I personally think you guys pulled the rabbit from the hat.
It was something I was pondering beforehand, now confirmed my need to relabel after Innes Sibun Blues Explosion’s textbook performance last night, that my terminology “local music” I often overuse. It’s inapt to refer to the likes of Innes and Jon Amor as local musicians, despite being born here, with the same marker as those rarely venturing outside our local circuit. Last time I was standing beside Innes and Jon, I earwigged their recollections of tours of eastern European countries; these guys are internationally renowned, The Innes Sibun Blues Explosion have been somewhat dormant for over thirty years, likely due to their individual location being so far apart, and this was a reunion gig for them. But where does one draw the line? With folk trio The Lost Trades’ recent success, they too straddle this borderline now.
Four of the Five original members, Innes Sibun, John Baggot, Patrick Hibbert and also drummer for Ruzz, Mike Hoddinott, reformed for this gig, performing songs from their 1991 album That’s What The Blues Can Do.

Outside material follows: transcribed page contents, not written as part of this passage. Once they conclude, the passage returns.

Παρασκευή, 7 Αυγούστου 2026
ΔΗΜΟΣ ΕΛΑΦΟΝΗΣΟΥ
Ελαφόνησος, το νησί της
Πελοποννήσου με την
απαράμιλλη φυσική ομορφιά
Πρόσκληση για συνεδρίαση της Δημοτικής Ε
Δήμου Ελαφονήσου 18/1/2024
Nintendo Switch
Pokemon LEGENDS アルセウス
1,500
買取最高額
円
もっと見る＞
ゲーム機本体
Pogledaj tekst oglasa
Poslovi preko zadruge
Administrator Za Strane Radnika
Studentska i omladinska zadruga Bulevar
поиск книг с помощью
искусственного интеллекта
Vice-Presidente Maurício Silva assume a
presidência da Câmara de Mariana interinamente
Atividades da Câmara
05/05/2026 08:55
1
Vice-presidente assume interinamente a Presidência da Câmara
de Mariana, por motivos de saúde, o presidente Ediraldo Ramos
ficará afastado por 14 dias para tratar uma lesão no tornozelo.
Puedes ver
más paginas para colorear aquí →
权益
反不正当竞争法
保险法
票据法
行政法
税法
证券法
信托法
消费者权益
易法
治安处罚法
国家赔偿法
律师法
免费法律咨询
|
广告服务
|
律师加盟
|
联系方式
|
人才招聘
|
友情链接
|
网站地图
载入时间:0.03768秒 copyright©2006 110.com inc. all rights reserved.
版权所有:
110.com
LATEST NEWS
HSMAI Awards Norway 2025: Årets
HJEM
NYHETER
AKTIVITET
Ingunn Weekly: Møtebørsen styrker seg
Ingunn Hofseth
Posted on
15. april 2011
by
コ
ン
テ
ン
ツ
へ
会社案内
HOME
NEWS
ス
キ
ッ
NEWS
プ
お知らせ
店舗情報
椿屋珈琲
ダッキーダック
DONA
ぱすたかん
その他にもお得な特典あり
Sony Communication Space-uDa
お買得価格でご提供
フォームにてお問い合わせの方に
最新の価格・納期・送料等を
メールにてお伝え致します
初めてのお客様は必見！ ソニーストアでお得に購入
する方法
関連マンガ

Coupled with Ruzz, officially endorsed by Gretsch Guitars, who knocked my personal favourite Sweet as Honey out of the park as a grand finale, encored by Will Blake joining them adlibbing on piano, made this evening a notable notch on the history of blues events in town, and a delight to have attended such a memorable occasion.
Where the Wiltshire Blues & Soul Club go from here is anyone’s guess, but we look forward to prospect they might least match this again rather top it, or even hope it breathes interest into their more humbling jamming sessions at the Owl Lodge. Top marks all round I say; anyone got an ibuprofen?!